Rated R for language.
Thrillers are best made when there is a built in logic system for the story. Here are some examples:
Children of Men – The Logic System dictates that people cannot get pregnant. However, someone does become pregnant. Therefore, said person must be hidden from rest of society to safety.
Memento – The Logic System dictates that the main character cannot create new memories. Despite this, he uses clues he’s written down, used pictures and tattooed on his body to find the person who raped and murdered his wife.

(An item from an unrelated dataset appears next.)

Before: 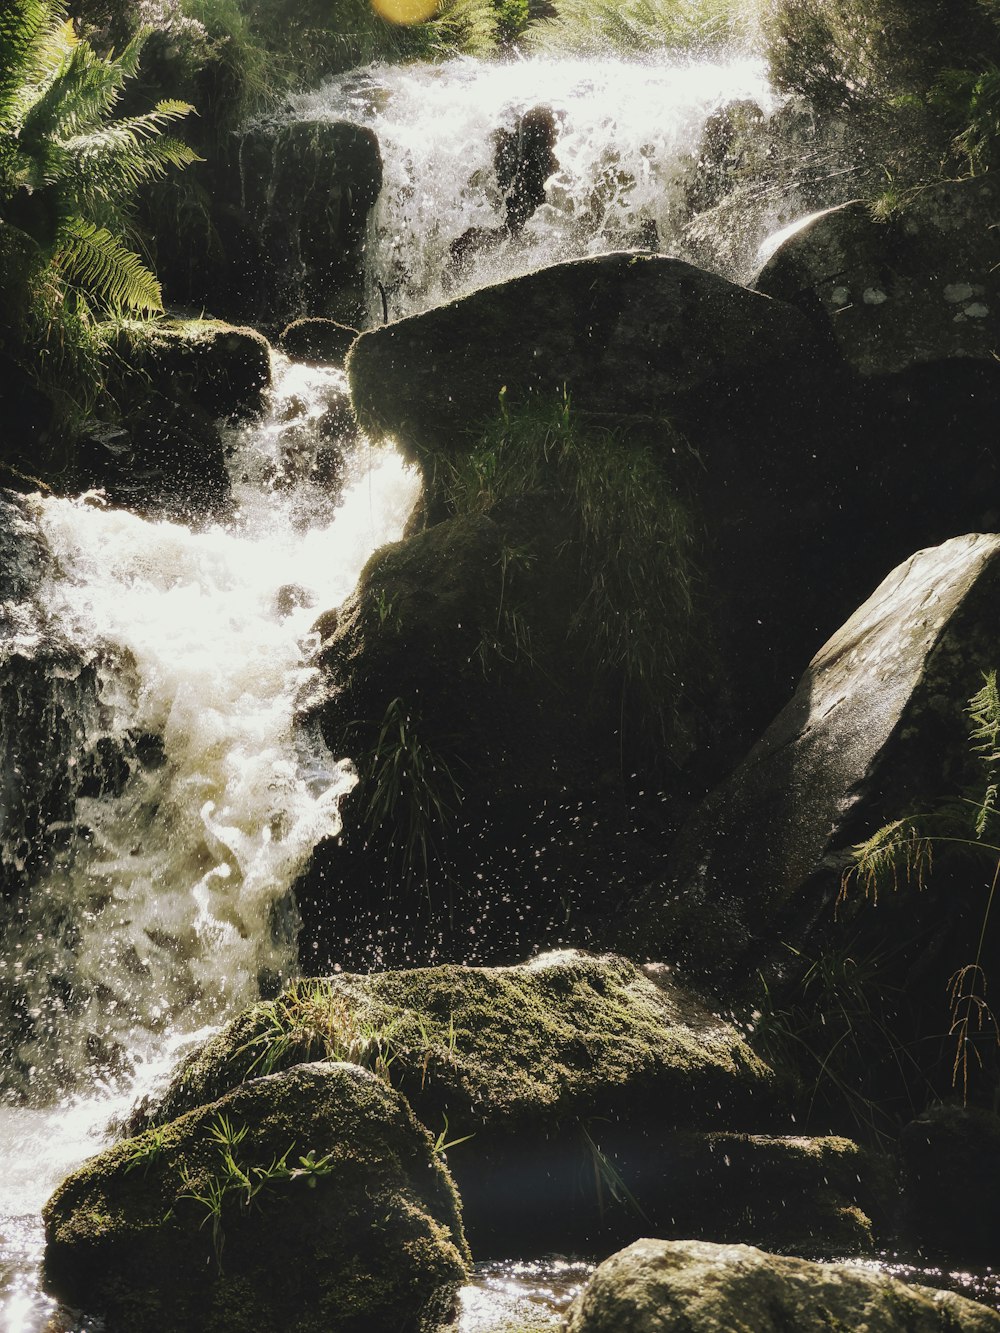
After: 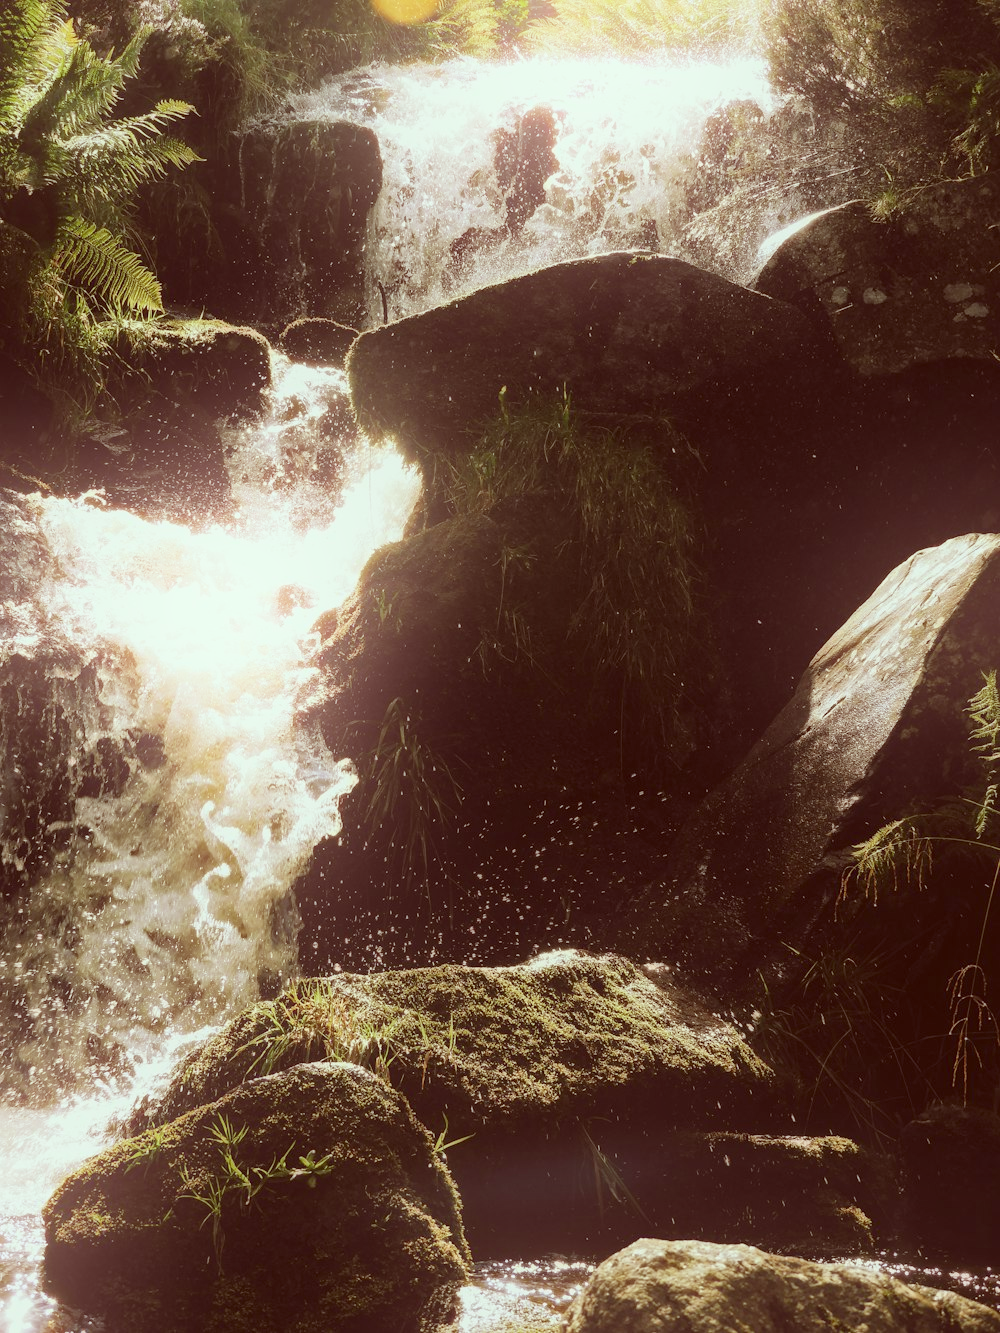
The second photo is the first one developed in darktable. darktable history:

Die Hard – The Logic System dictates that master terrorists have taken over a building to get cash bonds. However, a wild card in the form of John McClane, whose wife is one of the captive, goes through the terrorists one by one to reach them.
What’s the common thing? There is a substantive rule set that says “This is how it is and how it is supposed to be” that grounds the movie, while another force is going the opposite way, forcing the rule set t0 show it’s rule is definitive. Do all thrillers go by this method? No, but most do.
Simon (Bateman) and Robyn (Hall) move into a nice house in a nice neighborhood after Simon gets a promotion at his job. On a chance meeting, they meet Gordo (Edgerton), a man from Simon’s high school past. After this, impromptu visits and dead fish ensue.
So, let’s follow this Logic System rule for The Gift:
Simon and Robyn meet Gordo, but Simon doesn’t want to be Gordo’s friend.
Therefore, Simon must do anything to show they don’t want to be friends? Simon must do anything to keep Gordo away from his wife?
Very much like Unfriended, when the ground at which the film is made is flawed, you will be left with a flawed move regardless of anything else. This stalker film doesn’t go dark like One Hour Photo or goes completely bat-shit crazy like Fatal Attraction, but it’s a film that doesn’t know what it wants to make the stalker like.
Gordo (which, by the way, is there a worse name to give someone that doesn’t obviously state “weirdo”?) isn’t threatening. He’s rather meek and unassuming (and remains so until, predictably and disappointingly at the last 10 minutes), walks with kind of a right side schlump. Not a slump, not a frump, but a schlump, like he just favors that side due to bad posture or something.
Really, in no way, does this character give away anything in the movie that he is a threat or someone who has that “light-switch” mentality. Because of this, it becomes rather hard to believe that he would do harm to anything after the eventual break-up happens.
This isn’t because “Oh, it’s just so shocking and came out of left field!” It’s because the twist isn’t earned. There’s no set-up or foreshadowing to state this is a possibility, unless you want to count his impromptu visits (which is fine if you do.).
The character of Gordo isn’t really a character, or even a caricature, at all. He is a complete blank slate. And not an inhuman, non-feeling blank slate: just a vanilla, boring husk of space on a cinema screen. To have the “threat” be someone you see literally nothing in can result in two things: Absolutely paranoia inducing and horrifying or just something you look at and go “Really?”. Gordo slides comfortably with a premium Lay-Z-Boy to the latter.
For a movie that was written to pay attention to three people, none of them really rise up from their initial preconceptions. Thrillers, unless they are slashers, require good characters to root for that you don’t want to see them harmed. The two main characters don’t change at all. One’s obviously a sociopathic alpha male, while the other is an attractive, shy, well-to-do sweetheart who doesn’t know any better.
When the only character development is the woman saying “Hey, my husband of many years is a dick.” It’s a sad and underdeveloped character arc.
Also, the direction is pretty pedestrian as well. No building of suspension, no feeling of disturbance, no unease. Making a thriller that doesn’t thrill, excite or even entice the slightest bit of fear in you just results in a boring, lifeless mess.
Oh, and before I forget, the last 10 minutes: What the hell is that all about? Suddenly, this meek and harmless sap of a man…does what? I won’t spoil, of course, but zero was done to foreshadow or even hint that he is capable of doing what he did.
This isn’t the worst movie I’ve seen in a long time, but man is this movie a rough watch. No character arc, thrills that don’t exist, a threat that isn’t that threatening (even after the last 10 minutes) and overall just an experience that is very much forgotten after the credits end.
In close, I pose a question:
If someone goes up to you and says “See that guy? He’s the scariest mother-father you could possibly be near!” and points you to a newborn baby, how would you react to that? Is he making a statement about the perils of parenthood? Does the baby’s shit smell THAT bad? Does he not know what the hell he’s talking about?
That’s what watching The Gift was like as a thriller experience.
1/5 – Creating a villain who is neither villain like nor threatening a great thriller doesn’t make.